Oui, les cinq domaines-clés sont : les télécommunications, les services financiers mobiles, l’e-commerce, l’e-gouvernement et les plateformes collaboratives. Ces sauts ont un impact profond, car ils facilitent l’accès aux services, stimulent l’entrepreneuriat et renforcent la gouvernance. Tandis que l’Asie s’appuie sur des conglomérats et une planification centralisée, l’Afrique innove souvent à partir de la base, dans une logique de résilience créative. Il est temps pour l’Afrique de bâtir ses propres standards technologiques, afin de ne pas demeurer dépendante des solutions exogènes. Djangii est justement un exemple de ce type d’initiative adaptée aux besoins de nos sociétés.

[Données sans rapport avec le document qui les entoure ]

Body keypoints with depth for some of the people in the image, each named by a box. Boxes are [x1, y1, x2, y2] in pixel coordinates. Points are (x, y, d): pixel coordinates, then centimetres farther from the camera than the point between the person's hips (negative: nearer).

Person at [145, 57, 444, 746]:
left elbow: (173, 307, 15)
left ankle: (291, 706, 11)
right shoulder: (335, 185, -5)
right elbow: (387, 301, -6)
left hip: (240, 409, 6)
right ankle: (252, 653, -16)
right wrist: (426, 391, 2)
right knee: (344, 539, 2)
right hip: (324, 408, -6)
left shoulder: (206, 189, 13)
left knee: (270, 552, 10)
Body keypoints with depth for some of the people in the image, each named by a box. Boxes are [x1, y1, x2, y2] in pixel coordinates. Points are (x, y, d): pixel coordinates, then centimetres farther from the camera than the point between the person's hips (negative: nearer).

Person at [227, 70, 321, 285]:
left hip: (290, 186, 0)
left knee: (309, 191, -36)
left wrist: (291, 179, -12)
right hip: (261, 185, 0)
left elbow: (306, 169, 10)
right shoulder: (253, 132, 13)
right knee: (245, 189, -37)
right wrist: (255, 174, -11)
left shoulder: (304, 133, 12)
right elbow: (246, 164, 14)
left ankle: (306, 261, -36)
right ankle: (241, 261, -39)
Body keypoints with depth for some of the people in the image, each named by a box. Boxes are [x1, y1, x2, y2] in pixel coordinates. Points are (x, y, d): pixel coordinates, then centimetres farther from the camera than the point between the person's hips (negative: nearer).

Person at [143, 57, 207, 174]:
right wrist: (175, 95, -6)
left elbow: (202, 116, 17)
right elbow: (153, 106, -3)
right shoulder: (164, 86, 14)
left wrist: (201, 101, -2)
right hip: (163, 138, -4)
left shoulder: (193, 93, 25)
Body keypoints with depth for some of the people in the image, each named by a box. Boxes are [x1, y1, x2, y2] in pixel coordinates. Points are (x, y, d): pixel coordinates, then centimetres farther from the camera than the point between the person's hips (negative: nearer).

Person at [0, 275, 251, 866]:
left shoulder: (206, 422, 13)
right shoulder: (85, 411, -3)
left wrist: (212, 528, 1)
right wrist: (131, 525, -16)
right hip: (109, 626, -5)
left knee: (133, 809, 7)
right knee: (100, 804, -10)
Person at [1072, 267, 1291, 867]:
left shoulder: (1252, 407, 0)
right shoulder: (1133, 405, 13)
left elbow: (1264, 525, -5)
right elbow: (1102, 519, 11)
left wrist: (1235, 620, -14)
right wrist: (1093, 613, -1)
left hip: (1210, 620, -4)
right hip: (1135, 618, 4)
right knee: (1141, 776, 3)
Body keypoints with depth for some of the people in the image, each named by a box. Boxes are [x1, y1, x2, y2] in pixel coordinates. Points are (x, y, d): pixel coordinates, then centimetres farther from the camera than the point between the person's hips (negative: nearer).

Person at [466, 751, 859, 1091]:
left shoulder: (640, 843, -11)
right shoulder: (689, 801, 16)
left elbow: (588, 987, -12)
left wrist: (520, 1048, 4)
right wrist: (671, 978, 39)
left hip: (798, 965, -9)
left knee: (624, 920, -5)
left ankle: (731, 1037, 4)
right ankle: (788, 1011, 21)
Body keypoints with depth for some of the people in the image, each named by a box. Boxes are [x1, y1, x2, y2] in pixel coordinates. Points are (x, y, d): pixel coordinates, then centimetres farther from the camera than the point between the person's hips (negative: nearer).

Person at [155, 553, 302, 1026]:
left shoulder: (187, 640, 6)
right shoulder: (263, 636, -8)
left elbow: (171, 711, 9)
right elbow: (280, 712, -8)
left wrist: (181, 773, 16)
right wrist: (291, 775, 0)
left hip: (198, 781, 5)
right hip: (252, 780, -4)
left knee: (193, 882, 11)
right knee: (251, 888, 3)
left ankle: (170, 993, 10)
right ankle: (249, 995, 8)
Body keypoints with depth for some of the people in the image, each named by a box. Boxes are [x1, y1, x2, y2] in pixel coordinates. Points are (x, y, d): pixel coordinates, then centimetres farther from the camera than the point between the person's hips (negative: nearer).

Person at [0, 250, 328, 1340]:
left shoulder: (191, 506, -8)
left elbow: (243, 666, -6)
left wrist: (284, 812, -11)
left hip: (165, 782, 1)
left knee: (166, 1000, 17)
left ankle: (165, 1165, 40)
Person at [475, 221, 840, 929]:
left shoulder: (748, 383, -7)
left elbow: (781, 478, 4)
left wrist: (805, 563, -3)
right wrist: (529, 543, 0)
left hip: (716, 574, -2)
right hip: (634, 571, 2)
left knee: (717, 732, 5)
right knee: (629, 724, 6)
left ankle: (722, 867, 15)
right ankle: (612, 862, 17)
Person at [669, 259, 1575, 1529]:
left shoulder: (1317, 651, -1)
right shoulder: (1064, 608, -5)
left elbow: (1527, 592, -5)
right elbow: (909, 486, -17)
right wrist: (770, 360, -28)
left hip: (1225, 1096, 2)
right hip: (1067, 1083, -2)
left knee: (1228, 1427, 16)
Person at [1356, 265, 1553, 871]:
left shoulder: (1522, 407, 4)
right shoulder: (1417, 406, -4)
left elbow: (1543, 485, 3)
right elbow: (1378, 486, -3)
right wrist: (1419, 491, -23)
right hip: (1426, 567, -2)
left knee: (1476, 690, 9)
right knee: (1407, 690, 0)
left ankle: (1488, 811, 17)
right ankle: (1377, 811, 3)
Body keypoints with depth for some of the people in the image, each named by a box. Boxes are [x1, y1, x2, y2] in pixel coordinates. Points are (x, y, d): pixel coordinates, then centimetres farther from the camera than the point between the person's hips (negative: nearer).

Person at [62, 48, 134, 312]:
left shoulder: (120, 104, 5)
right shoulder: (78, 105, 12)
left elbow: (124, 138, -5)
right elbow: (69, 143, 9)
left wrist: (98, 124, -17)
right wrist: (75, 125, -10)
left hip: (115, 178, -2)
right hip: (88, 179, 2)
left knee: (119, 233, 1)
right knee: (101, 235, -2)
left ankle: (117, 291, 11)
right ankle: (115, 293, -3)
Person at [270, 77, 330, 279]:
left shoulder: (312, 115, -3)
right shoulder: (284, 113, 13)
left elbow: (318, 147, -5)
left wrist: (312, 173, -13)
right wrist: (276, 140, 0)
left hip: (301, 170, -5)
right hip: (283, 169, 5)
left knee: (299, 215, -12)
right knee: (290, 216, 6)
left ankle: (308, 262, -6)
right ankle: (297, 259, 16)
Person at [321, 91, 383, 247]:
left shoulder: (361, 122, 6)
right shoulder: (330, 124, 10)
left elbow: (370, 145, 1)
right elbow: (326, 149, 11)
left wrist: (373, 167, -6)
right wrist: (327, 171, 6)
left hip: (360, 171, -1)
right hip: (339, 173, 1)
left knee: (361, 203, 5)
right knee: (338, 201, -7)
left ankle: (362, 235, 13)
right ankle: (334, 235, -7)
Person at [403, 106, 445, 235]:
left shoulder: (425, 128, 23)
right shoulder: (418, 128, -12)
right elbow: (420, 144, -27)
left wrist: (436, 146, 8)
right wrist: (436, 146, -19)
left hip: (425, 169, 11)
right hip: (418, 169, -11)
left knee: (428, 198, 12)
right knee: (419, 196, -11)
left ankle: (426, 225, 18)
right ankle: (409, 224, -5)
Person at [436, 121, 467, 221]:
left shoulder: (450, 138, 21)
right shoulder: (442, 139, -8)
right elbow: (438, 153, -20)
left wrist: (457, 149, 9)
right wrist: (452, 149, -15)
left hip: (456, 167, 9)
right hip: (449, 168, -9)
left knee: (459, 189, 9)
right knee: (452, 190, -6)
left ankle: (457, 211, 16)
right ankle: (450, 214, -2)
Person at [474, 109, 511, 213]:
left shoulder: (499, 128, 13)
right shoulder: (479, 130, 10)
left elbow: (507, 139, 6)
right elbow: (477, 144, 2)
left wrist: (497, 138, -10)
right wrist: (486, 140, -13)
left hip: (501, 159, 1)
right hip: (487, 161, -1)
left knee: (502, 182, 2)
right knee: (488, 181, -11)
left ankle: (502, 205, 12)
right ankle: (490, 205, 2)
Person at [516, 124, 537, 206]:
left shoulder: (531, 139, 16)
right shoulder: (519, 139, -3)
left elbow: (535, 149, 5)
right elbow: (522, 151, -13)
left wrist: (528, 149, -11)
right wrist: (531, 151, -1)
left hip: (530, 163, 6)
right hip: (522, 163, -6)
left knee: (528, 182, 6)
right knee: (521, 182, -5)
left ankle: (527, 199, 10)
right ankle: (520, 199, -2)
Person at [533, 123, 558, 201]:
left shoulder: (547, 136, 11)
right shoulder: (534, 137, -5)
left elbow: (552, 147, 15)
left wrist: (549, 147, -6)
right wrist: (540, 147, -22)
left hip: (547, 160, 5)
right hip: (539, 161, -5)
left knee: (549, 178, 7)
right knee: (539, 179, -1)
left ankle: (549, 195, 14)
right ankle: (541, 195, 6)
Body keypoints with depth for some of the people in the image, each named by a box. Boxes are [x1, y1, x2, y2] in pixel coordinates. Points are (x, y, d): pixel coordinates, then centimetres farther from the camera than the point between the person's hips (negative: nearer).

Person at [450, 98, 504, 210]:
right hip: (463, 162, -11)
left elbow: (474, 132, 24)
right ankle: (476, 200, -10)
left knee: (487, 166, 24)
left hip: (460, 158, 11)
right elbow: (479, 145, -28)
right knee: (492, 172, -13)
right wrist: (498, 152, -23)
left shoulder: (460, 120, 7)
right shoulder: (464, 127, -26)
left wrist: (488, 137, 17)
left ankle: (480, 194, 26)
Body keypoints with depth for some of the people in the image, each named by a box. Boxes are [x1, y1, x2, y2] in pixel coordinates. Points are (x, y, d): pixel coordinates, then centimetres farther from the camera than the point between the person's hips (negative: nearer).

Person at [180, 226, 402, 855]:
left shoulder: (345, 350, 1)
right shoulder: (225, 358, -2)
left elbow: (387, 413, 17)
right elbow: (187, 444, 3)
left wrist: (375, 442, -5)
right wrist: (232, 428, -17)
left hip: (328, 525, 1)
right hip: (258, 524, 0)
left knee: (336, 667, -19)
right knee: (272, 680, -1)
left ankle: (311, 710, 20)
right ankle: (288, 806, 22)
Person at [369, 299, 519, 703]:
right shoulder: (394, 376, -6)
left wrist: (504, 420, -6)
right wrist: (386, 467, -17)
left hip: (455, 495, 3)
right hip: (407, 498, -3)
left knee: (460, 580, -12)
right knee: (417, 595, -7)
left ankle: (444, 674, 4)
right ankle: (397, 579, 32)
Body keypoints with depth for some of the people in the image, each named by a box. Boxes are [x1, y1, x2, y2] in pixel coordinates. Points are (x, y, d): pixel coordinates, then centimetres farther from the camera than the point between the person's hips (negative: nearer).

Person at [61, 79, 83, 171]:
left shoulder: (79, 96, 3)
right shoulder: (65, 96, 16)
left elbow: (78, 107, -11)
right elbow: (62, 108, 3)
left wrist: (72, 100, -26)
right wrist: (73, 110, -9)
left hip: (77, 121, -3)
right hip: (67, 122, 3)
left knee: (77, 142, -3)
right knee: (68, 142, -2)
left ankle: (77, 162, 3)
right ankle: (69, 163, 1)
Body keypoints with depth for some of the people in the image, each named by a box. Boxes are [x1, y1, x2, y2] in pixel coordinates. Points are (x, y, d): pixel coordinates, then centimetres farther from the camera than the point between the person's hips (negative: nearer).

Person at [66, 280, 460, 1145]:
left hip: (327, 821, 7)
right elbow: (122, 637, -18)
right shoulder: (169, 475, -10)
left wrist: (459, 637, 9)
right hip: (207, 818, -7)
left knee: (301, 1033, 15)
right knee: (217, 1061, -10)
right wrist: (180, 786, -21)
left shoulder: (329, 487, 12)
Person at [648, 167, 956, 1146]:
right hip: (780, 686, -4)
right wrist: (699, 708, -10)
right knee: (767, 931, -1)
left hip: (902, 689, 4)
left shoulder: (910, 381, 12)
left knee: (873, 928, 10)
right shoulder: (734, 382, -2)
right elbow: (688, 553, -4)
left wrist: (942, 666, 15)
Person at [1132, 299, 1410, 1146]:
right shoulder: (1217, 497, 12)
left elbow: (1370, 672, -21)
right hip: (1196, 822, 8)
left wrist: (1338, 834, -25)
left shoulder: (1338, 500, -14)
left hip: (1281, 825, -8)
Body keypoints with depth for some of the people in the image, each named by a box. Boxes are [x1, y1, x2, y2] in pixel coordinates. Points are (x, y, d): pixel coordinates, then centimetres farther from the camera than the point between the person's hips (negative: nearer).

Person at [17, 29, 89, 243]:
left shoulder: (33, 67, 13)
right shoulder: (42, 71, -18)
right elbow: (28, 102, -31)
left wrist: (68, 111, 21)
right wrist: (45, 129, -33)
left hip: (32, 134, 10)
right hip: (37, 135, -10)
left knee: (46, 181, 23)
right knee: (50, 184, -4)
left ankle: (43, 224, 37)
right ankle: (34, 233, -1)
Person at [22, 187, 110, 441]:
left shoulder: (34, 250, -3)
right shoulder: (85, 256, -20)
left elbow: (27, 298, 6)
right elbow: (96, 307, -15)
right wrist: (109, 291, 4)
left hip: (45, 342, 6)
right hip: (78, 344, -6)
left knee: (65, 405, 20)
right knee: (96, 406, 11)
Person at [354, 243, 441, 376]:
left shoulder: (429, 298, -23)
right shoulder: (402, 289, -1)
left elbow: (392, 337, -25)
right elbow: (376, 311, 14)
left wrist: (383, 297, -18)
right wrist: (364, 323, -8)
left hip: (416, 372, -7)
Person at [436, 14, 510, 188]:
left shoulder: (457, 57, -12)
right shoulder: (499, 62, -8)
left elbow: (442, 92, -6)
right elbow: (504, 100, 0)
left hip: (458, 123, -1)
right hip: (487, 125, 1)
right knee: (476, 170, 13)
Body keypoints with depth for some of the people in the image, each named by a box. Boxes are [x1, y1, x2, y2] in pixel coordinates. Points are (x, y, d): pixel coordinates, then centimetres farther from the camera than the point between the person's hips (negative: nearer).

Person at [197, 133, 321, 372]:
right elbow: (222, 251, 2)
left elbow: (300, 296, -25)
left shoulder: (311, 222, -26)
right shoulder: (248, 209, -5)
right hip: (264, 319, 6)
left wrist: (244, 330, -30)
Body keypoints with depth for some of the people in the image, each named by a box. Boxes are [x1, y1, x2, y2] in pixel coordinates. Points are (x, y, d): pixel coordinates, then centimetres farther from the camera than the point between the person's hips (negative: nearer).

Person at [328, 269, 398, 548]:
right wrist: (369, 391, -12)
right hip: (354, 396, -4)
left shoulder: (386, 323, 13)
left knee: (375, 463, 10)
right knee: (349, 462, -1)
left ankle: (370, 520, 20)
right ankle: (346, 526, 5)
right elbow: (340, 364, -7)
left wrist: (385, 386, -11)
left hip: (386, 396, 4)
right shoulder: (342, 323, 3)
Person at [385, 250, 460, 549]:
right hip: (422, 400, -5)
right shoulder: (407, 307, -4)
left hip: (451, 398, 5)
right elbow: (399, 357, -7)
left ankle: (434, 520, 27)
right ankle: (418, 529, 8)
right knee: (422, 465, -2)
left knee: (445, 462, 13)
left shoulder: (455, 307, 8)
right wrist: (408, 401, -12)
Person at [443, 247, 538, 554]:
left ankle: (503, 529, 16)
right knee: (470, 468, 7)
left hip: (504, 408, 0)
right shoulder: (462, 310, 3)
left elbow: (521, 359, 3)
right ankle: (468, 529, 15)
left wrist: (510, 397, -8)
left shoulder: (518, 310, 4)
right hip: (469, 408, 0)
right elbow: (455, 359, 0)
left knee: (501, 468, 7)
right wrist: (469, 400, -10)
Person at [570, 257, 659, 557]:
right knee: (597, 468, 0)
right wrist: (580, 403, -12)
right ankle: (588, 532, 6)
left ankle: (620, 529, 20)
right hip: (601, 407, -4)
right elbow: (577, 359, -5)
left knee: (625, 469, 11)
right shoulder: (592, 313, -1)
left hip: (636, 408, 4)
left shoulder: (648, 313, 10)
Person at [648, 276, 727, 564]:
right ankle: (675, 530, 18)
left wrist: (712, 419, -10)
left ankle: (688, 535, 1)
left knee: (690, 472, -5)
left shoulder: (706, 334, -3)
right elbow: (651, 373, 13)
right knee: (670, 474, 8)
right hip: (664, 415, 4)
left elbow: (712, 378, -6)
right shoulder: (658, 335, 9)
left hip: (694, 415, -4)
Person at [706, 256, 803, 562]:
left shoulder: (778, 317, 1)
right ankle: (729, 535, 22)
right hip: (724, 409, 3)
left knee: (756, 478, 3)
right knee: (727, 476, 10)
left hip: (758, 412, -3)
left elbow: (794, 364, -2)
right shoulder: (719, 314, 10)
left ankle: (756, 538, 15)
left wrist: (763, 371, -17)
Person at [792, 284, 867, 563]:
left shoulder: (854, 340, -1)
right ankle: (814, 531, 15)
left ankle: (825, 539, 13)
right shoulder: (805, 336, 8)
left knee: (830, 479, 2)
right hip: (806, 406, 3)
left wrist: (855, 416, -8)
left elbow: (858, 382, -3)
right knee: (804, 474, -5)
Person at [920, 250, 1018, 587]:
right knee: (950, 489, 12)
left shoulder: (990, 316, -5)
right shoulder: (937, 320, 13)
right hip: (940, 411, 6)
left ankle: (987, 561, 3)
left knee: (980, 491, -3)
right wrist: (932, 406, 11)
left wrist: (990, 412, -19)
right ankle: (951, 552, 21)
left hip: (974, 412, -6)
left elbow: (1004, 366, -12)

Si vous deviez être appelé à imaginer à quoi pourra ressembler l’Afrique dans les 15 ou 25 ans comme un futurologue de la trempe d’Alvin Tofler , un écrivain visionnaire comme Jules Verne ou un entrepreneur de génie comme Elon Musk, que diriez-vous?
Je vois principalement une Afrique bien gouvernée. Secondairement, je vois une Afrique où les villages sont interconnectés en réseaux d’intelligence communautaire, produisant leurs propres données, leur énergie, leurs décisions. En d’autres termes, une Afrique souveraine dans ses choix technologiques, capable de produire ses propres modèles de développement. Une telle transformation doit être portée par une jeunesse outillée, ambitieuse, ouverte, consciente et profondément enracinée dans ses valeurs. C’est pour cela que j’ai créé Djangii pour donner aux Africains un des outils de leur avenir.